On Day 2 there are more machine guns than I have ever seen at one time and yet no sense of security. Has there been a festival coup? Two military guys stop me on my way to coffee. “What?” I ask. “You need to have fun here,” they say.

There is confusion as to what artists have turned up and what stage and time they are on. I wander out into the forest again away from the funfair energy and bump into DJ Travella, the rising star of the Singhelli scene. Together, we watch his Tanzanian compatriot DONGO on a plastic garden chair in front of the stage. He goes emotionlessly from deadpan rumba to hammering noise wildly on the keyboard across his lap.
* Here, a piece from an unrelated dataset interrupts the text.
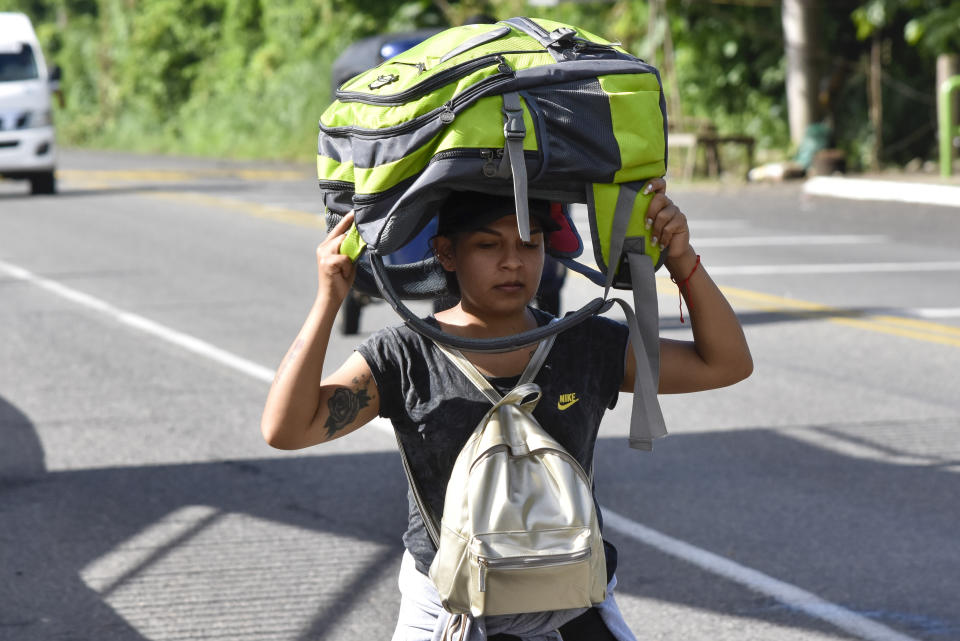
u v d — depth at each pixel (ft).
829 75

We peer into the bizarre world of an outsider artist, and that very few bear witness to it makes it all the more special. The magic of this festival begins to take its grip.Later that night on the main stage, De Schumann’s raw confidence makes the crowd wail. The Dutch act pushes the rhythms of ‘bubbling house’ made popular by the Afro-diaspora in the Netherlands back in the 80s. They flex hard with claps, beeps and rapid snares that connect in a very serious way.
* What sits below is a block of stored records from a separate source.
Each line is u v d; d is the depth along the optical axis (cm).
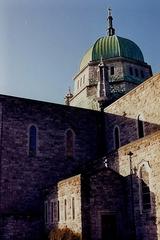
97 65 4388
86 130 3662
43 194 3162
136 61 4428
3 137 3234
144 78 4419
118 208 2527
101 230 2431
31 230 2966
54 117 3538
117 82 4234
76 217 2470
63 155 3472
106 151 3609
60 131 3528
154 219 2264
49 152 3416
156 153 2319
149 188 2345
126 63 4359
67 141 3538
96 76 4353
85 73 4506
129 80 4244
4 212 3075
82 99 4409
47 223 2958
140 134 3138
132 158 2570
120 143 3391
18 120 3347
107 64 4384
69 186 2638
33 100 3481
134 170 2528
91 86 4300
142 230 2369
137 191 2466
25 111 3406
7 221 2889
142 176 2444
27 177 3250
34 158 3328
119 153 2734
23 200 3177
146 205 2372
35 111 3459
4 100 3338
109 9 4978
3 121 3275
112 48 4484
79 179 2483
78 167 3503
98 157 3619
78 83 4666
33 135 3394
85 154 3581
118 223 2497
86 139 3634
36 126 3422
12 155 3234
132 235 2445
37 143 3384
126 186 2584
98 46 4575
I am bizarrely served at the bar by a G4S security guard and yet one in four people I have spoken to have lost their phones. Clutching an empty beer bottle by my side I stagger back to my tent. There are toilets now.

Day 3 is something else entirely. I’m covered in sacred and fertile orange earth and become part of it all. Like Martin Sheen when he goes to murder Marlon Brando in Apocalypse Now, I am empowered by the vibration and oneness of spirit as something grows in me that I cannot quell. I spend most of the day with Otim Alpha having given up on who and at what time they are playing.

When they finally take to the stage three hours late I am so blown away by this ex-boxer’s voice and spirit that I stand there weeping until a man hugs me, whispering that it’s going to be ok. There is so much love and life to this huge group and as they dance and bounce to Alpha’s electronic take on traditional Ugandan music, the moment becomes everything we could ever dream of. My eyeballs go from wide to white and back again, trembling in my head.

Later, DJ Jeff of Easten Uganda plays a whole set of high spirited songs about circumcision. He finishes with an earnest speech as he clambers over the crowd. “You must be old enough to remember, no pain killer and covered in cassava flour.” I’m left glad that I’ve already had mine done.

DJ Diaki ends my night and my festival because no one is going to top this chaos. He turns up dressed like a businessman because this is a man who means business. High intensity BPM may be a thing right now but no one does it like Diaki. He whips the crowd into such a trance that we become a wave. I myself infringe most of the rules on the Nyege disclaimer right there on the dance floor. It is literally bedlam as Diaki pounds a PC keyboard to create a noise you can only imagine would make sense with DMT goblins leaping into your chest. He is unbeatable. Unfortunately for him, he ends his set having lost his phone.